TEXT SEGMENT:
Since Carl Ernst refuses to debate Robert Spencer, instead of a debate, why not a specific question that deserves to be answered?
A few years ago, entering freshman at the University of North Carolina were required to read Approaching the Qur’an: The Early Revelations by Michael Sells. This bowdlerized version of the Qur’an, turning it into some kind of cross between Rumi and Omar Khayyam, conveyed absolutely nothing to those hapless freshman about what Islam, or about what the Qur’an, is all about. Leaving aside the Sunna, reducing the Qur’an to those softer “Meccan” suras, it was a guide to nothing at all.

STORED DATA:
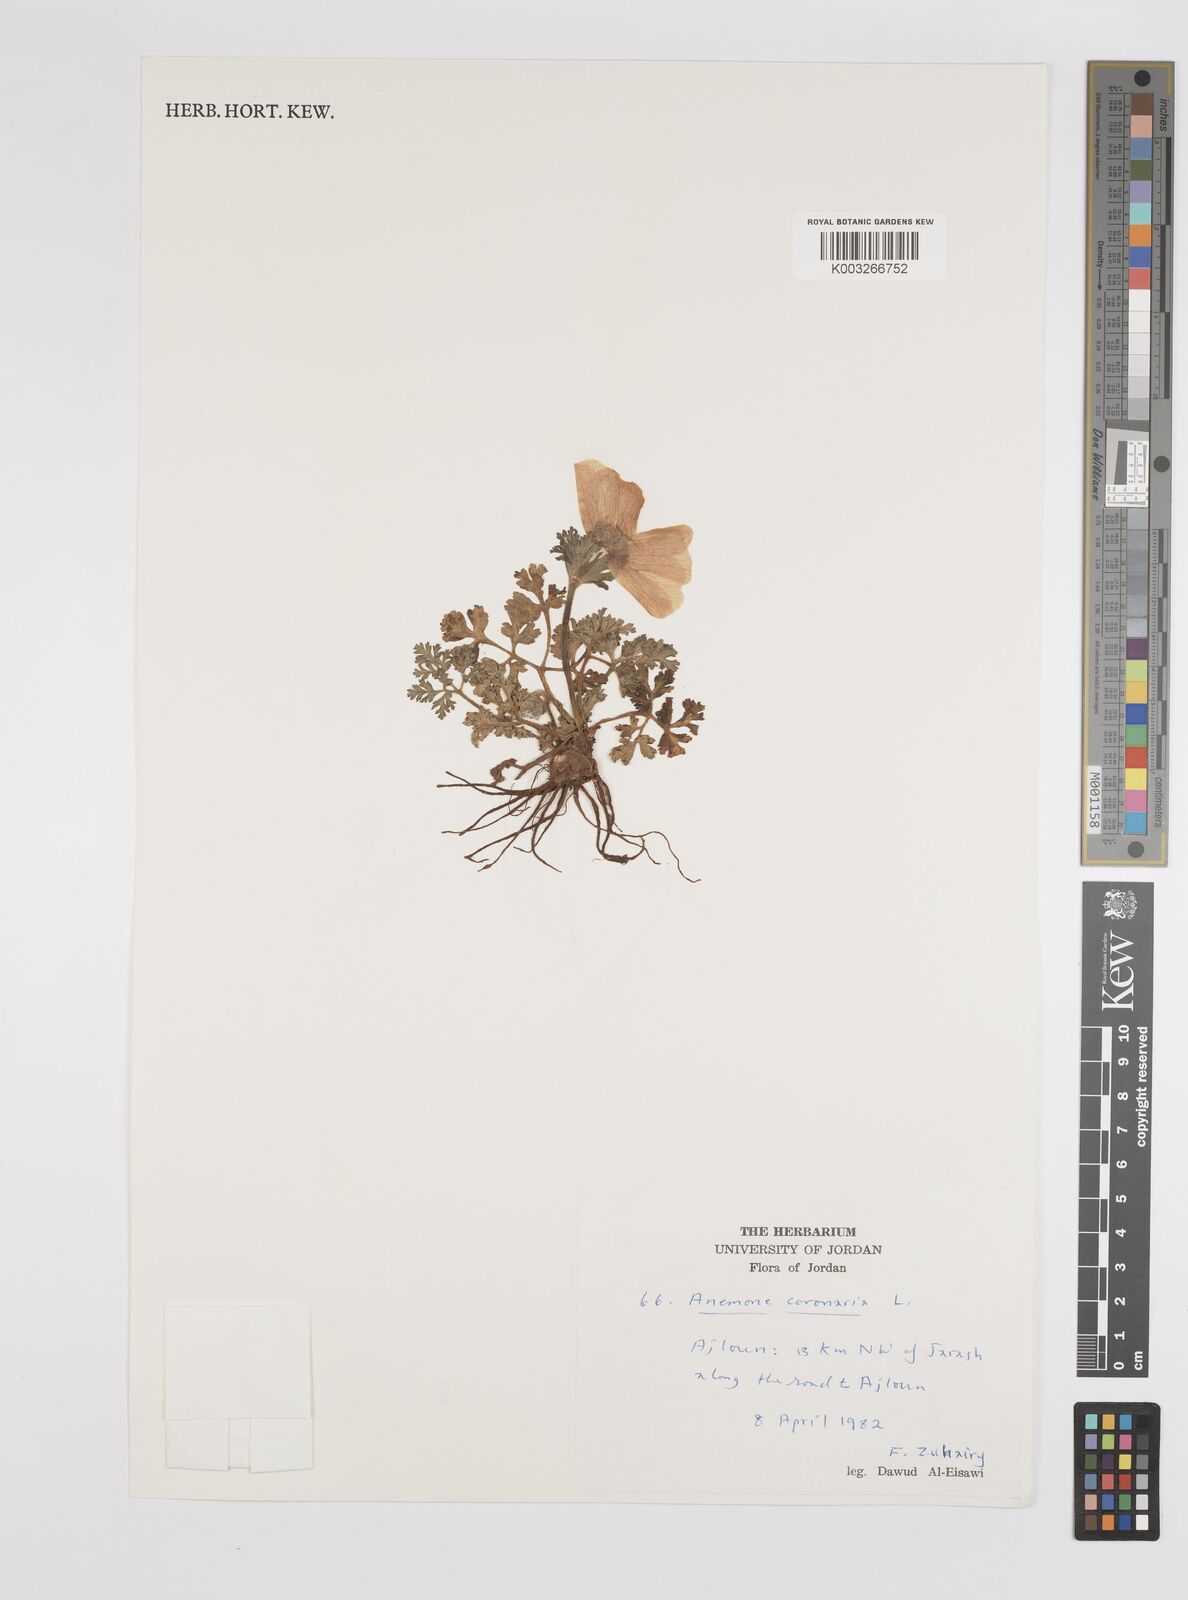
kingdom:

==

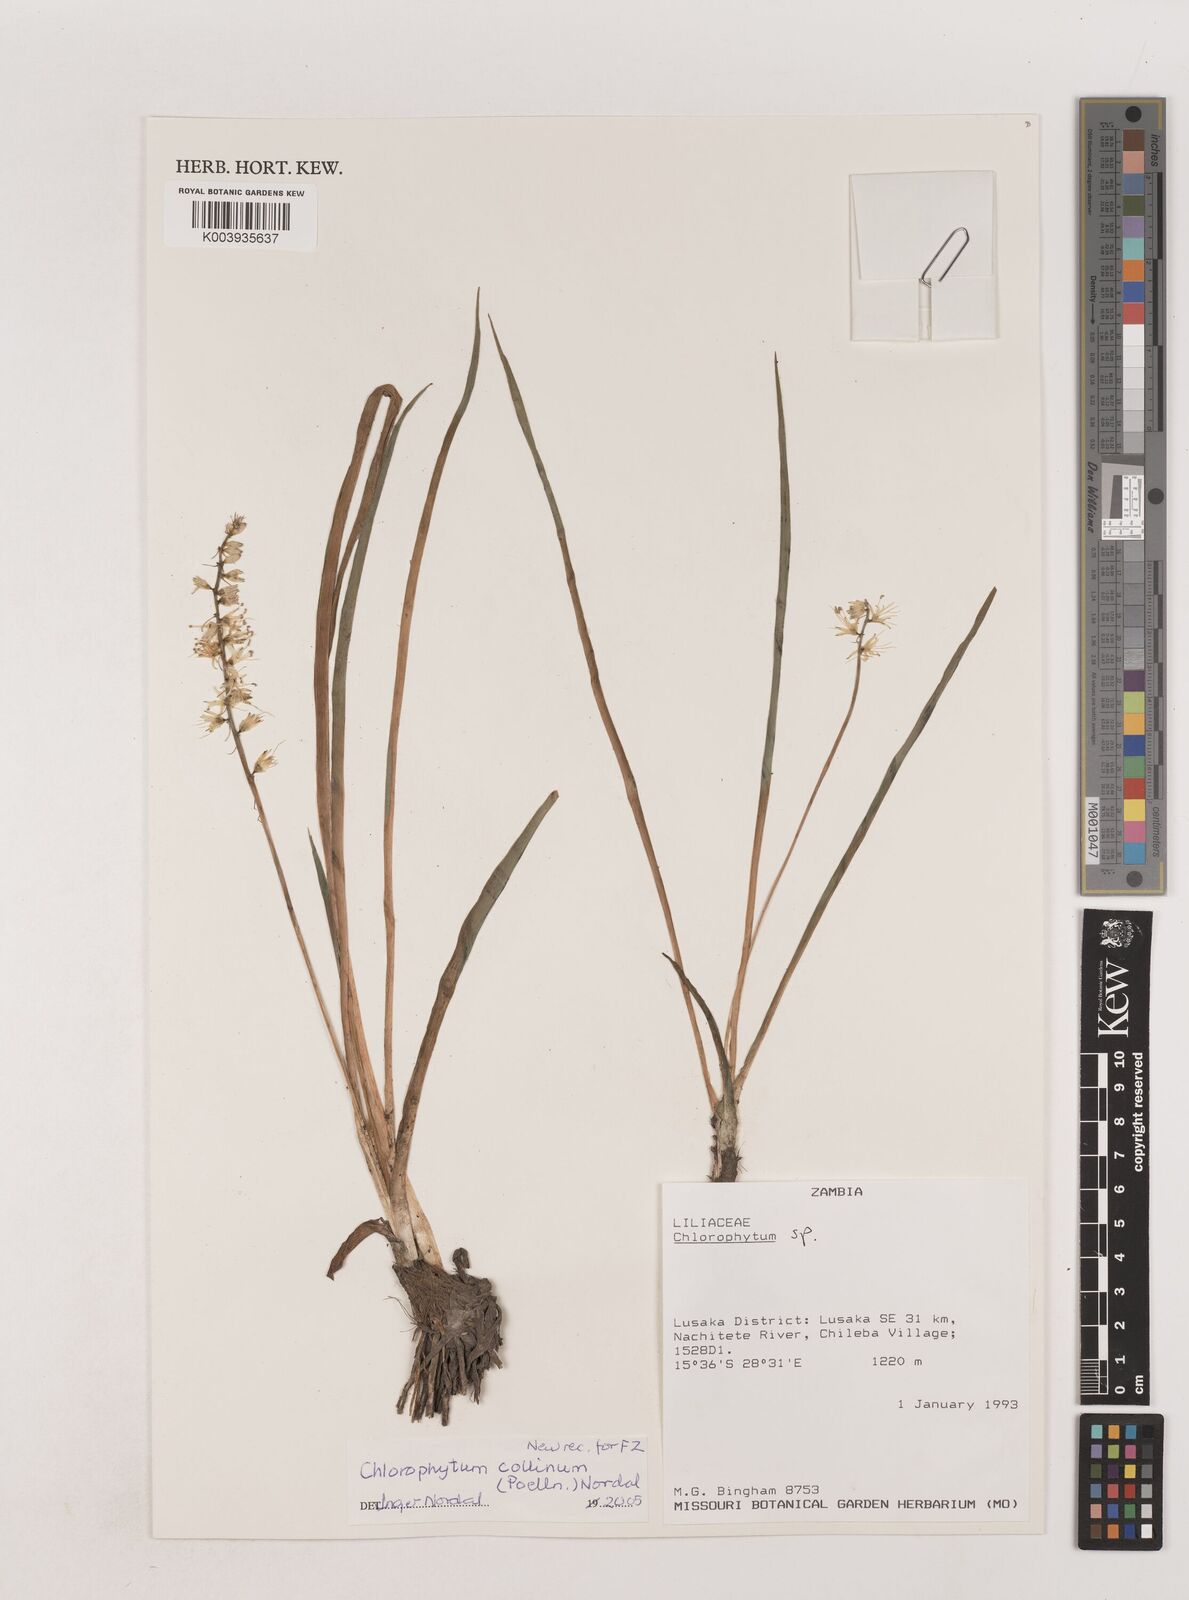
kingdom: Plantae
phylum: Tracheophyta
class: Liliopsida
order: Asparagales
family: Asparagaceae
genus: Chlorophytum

REQUIREMENTS: Change "freshman" to "first-year students" in the commentary on Carl Ernst, and give it again, starting at the words "Since Carl Ernst" and stopping after "nothing at all.". The data above come from a separate source.

THE COMPLETED TASK:
Since Carl Ernst refuses to debate Robert Spencer, instead of a debate, why not a specific question that deserves to be answered?
A few years ago, entering first-year students at the University of North Carolina were required to read Approaching the Qur’an: The Early Revelations by Michael Sells. This bowdlerized version of the Qur’an, turning it into some kind of cross between Rumi and Omar Khayyam, conveyed absolutely nothing to those hapless first-year students about what Islam, or about what the Qur’an, is all about. Leaving aside the Sunna, reducing the Qur’an to those softer “Meccan” suras, it was a guide to nothing at all.